Le Grand Est fait partie des régions qui peuvent basculer
"Le Grand Est fait partie des régions qui peuvent basculer" explique Jérôme Pozzi, maître de conférences en histoire contemporaine à l'Université de Lorraine, "on parle beaucoup moins de Laurent Jacobelli que de Thierry Mariani en PACA, mais dans le contexte actuel, il peut faire un coup. Il a une bonne carte à jouer. Jacobelli est un personnage moins médiatique mais ce n'est pas plus mal pour lui. Il a su rallier à lui des personnalités, parfois clivantes comme Jean-Louis Masson, c'est un signal fort. Sa victoire dépendra bien évidemment de la répartition des voix sur les autres listes et de l'abstention mais l'électorat du RN sera mobilisé pour ce rendez-vous."
"En 2012, François Hollande avait très bien compris qu'il fallait se contenter de capitaliser sur le rejet de Nicolas Sarkozy" ajoute Arnaud Mercier, "la campagne, c'était de ne pas en faire trop et surtout, pas faire de fautes. Tout tomberait tout seul. Et là, pour ces régionales, c'est exactement ce que fait le Rassemblement national en capitalisant sur la colère, le désespoir, la pandémie du Covid, Macron... Nous sommes le parti refuge des frustrations. Les Républicains sont divisés, la gauche est exsangue et LREM est aux abois... C'est une stratégie de ne pas trop s'investir.

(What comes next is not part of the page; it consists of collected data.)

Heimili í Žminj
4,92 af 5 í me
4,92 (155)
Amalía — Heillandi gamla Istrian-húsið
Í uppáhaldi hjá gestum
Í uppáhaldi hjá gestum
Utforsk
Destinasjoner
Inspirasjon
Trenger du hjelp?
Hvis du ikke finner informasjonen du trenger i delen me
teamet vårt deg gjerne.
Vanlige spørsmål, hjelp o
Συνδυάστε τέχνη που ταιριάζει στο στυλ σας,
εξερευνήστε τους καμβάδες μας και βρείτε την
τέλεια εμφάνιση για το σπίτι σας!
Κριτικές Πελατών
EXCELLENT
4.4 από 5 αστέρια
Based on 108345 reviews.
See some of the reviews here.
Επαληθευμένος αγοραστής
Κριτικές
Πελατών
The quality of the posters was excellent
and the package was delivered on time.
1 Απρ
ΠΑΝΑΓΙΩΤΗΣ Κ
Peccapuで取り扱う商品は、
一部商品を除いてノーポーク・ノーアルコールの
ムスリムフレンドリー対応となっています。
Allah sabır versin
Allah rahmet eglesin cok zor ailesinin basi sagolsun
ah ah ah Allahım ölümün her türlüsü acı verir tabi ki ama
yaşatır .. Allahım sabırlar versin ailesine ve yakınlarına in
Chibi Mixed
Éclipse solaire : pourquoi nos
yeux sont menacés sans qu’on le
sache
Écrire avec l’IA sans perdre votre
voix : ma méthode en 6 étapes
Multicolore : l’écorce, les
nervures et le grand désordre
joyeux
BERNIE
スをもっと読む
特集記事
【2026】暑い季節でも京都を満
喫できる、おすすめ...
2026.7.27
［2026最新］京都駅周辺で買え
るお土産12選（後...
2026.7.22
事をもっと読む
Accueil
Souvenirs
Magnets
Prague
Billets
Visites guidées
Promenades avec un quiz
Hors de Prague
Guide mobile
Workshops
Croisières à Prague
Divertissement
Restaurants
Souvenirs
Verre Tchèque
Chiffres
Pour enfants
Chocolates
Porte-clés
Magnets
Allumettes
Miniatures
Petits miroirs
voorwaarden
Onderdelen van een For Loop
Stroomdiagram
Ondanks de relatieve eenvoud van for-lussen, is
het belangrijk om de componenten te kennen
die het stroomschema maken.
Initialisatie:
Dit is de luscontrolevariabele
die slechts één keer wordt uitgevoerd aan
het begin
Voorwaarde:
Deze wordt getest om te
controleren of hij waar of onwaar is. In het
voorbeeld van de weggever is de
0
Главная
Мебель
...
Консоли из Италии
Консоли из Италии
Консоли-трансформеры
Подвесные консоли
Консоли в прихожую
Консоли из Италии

Inutile de s'agiter pour Jacobelli, il suffit d'attendre."
Suffisant pour offrir sur un plateau la région Grand Est à Marine Le Pen ? Tout dépend maintenant des scénarios de second tour. Mais ces quelques semaines de campagne permettent à Laurent Jacobelli, admirateur à la fois d'Astérix et du général de Gaulle, d'envisager un avenir tout autre que dans les Bouches-du-Rhône avec un investissement dans la durée. Ici, le parachutage semble réussi pour celui qui va envoyer définitivement aux oubliettes un certain Florian Philippot et qui, pour la présidentielle de 2022, espère jouer un rôle de premier plan dans la campagne de Marine Le Pen.